Following her European record haul in Switzerland last weekend, Berwickshire wheelchair racer Sammi Kinghorn now has the Rio Paralympics firmly in her sights.
The 20-year-old from Gordon set four European marks at the IPC Grand Prix event, including breaking two records which were held by 11-time Paralympic gold medallist Baroness Tanni Grey-Thompson.
“Tanni is the greatest role model in Para-sport, and is the one who people know, so to break her records is special,” Sammi told BBC Sport.
“I’ve known her since I started wheelchair racing. The records have always been there and I’ve always wanted to get them but I never thought it would be this quick.”
Sammi started wheelchair racing in 2012, less than two years after being left paralysed in an accident, and she admits her performances across the four days of competition were a surprise, having missed her first couple of competitions of the year after being hospitalised with blood poisoning in her elbow.

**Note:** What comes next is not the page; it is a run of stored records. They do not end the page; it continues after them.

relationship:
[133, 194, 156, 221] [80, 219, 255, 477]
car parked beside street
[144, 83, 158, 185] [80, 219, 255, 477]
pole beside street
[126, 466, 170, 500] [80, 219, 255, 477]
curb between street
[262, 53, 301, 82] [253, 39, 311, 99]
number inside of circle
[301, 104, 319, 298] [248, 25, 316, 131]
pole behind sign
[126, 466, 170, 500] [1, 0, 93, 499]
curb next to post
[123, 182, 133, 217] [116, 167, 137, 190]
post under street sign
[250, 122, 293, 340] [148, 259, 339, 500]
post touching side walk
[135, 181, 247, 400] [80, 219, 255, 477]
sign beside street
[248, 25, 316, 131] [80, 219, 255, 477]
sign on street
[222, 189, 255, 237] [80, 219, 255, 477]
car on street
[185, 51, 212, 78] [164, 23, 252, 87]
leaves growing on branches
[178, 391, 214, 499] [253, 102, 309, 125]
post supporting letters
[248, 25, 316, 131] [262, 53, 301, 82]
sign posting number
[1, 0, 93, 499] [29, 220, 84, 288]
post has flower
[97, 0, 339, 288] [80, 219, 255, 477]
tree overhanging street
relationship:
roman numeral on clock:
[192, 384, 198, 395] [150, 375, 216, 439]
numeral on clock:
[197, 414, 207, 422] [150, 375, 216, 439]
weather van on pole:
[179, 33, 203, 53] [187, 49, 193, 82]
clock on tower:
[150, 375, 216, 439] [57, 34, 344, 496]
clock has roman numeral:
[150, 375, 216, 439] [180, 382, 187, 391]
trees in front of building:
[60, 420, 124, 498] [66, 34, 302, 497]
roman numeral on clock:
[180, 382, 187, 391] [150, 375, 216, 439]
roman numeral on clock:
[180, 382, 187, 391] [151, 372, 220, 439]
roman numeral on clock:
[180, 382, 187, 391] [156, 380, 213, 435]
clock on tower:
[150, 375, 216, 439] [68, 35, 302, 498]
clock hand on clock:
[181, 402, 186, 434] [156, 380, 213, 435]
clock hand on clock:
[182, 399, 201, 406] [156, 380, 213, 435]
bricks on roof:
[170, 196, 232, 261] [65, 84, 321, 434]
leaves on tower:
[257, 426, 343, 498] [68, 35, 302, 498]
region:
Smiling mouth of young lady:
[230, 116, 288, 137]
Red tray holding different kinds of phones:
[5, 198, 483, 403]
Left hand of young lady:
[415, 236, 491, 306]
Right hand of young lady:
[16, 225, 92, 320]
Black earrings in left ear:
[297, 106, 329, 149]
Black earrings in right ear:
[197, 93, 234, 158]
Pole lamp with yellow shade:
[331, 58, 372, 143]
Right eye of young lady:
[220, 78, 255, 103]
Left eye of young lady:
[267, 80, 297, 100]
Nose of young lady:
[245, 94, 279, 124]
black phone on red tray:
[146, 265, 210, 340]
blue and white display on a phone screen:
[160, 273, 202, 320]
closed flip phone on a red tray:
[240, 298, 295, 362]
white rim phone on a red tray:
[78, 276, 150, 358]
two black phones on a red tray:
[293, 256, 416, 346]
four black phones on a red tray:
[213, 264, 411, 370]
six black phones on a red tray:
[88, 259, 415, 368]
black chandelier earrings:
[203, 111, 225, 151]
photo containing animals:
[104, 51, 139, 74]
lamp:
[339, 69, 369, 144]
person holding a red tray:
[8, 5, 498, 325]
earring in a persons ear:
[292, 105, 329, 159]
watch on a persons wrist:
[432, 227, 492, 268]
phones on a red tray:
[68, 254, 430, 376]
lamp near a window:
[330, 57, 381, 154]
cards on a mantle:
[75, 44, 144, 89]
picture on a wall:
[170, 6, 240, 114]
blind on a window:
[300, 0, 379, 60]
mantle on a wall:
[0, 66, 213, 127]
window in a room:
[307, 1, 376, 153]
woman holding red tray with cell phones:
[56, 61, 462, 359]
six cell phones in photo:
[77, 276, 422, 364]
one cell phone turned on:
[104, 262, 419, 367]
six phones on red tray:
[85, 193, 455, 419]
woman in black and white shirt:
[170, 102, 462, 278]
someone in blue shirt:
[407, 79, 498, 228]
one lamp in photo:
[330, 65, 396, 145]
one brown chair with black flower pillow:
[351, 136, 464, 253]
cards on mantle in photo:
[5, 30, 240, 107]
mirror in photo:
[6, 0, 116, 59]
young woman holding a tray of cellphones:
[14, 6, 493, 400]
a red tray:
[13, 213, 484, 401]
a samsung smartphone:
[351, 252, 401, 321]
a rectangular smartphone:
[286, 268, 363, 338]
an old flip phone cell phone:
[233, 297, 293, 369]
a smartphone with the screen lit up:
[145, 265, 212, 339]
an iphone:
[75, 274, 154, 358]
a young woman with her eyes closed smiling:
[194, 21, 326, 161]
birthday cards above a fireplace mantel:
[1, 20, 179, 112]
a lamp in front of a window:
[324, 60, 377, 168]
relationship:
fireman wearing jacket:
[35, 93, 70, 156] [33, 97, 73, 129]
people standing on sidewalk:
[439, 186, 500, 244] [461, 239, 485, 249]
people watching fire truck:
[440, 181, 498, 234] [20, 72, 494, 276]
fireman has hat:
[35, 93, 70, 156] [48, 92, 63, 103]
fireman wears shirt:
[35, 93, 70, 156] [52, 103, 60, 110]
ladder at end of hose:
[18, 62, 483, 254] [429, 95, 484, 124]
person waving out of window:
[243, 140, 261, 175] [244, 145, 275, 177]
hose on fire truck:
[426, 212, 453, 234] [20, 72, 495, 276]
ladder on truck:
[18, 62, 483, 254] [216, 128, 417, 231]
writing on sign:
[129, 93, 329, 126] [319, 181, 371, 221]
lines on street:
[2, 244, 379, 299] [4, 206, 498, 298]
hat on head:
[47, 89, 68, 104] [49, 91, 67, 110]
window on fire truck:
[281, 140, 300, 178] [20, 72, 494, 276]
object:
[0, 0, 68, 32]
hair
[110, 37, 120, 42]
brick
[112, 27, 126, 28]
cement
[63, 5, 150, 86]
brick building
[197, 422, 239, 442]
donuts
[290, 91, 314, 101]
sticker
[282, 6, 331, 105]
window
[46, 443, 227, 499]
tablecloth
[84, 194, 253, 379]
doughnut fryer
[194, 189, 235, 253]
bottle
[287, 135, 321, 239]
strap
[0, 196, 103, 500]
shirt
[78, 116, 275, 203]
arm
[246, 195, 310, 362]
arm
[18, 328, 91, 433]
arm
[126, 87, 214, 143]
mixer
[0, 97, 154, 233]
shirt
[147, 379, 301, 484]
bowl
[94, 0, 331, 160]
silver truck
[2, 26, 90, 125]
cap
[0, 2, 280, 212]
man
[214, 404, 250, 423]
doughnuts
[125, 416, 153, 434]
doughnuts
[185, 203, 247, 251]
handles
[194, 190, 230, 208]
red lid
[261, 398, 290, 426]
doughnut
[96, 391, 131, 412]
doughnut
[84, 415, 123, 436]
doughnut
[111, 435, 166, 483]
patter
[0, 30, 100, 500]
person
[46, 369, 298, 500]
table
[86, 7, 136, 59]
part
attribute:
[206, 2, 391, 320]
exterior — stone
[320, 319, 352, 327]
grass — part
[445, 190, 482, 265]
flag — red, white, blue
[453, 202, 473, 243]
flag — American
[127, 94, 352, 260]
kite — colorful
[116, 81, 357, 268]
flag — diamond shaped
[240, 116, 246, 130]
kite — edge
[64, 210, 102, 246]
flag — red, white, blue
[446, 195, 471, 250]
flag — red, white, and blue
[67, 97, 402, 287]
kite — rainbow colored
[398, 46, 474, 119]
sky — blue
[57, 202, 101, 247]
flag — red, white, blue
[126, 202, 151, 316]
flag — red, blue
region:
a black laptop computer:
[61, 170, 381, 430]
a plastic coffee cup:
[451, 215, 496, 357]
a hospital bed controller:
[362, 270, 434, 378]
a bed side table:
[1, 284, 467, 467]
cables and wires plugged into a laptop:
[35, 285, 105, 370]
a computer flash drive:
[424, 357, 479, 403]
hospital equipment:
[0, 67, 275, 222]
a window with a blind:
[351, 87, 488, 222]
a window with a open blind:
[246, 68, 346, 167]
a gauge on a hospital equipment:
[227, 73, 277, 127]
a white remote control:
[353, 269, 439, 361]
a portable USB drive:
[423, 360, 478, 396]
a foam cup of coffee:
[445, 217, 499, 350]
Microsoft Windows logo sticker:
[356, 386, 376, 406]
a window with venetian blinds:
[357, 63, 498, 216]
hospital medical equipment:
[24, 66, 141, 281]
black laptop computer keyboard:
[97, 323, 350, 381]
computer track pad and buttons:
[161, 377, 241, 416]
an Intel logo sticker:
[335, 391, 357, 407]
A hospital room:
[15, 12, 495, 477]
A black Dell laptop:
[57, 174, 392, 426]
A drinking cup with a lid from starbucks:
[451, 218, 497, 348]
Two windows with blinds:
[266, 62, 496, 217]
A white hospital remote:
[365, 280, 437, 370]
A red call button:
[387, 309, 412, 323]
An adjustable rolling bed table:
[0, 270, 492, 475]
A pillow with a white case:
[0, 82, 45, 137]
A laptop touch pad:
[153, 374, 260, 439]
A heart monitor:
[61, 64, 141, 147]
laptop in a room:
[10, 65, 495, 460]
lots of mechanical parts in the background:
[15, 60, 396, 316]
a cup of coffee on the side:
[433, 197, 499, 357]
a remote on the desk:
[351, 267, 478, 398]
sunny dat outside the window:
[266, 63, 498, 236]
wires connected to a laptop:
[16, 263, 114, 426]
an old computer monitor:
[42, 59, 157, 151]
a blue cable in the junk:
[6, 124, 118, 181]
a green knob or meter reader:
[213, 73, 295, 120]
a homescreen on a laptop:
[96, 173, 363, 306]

“I was hoping to get some personal bests but I didn’t think I would do that well,” she said. “I had a good winter’s training so maybe I just needed a bit of rest.
“It is a worry when things like that happen because you want to wrap yourself in cotton wool, but I can’t help things like that, so as long as I can look after parts of my body like my shoulder and wrist, then you just have to hope for the best.”
Sammi clocked 29.48 seconds for the T53 200m, beating Grey-Thompson’s record of 29.66 which had stood since 2004, and 55.27secs for the 400m, surpassing the 56.28 from 2003 and also set new bests in the 100m (16.62) and 800m (1:53.40).
And Grey-Thompson showed her appreciation for the efforts of the Scot, who will find out in mid-July whether she has made the GB team for Rio where she would compete in the 100m, 400m and 800m.
“She tweeted me congratulations which was really nice,” explained Sammi, who is off to the USA for two more competitions before going back into hard training to peak again in Rio.
Sammi added: “I think the 400m is my best event - I enjoy it more. I tend to panic in the 100m because I get nervous at the start and if you muck up the start that’s it, whereas in the 400m you get to relax, look around, see who is in front and chase them. It is the one I am ranked highest in.
“I’ve no idea what I can achieve in Rio. It will be my first Paralympics so top six in the world would be great but it is exciting for me to know I’m up there and racing against the best in the world.”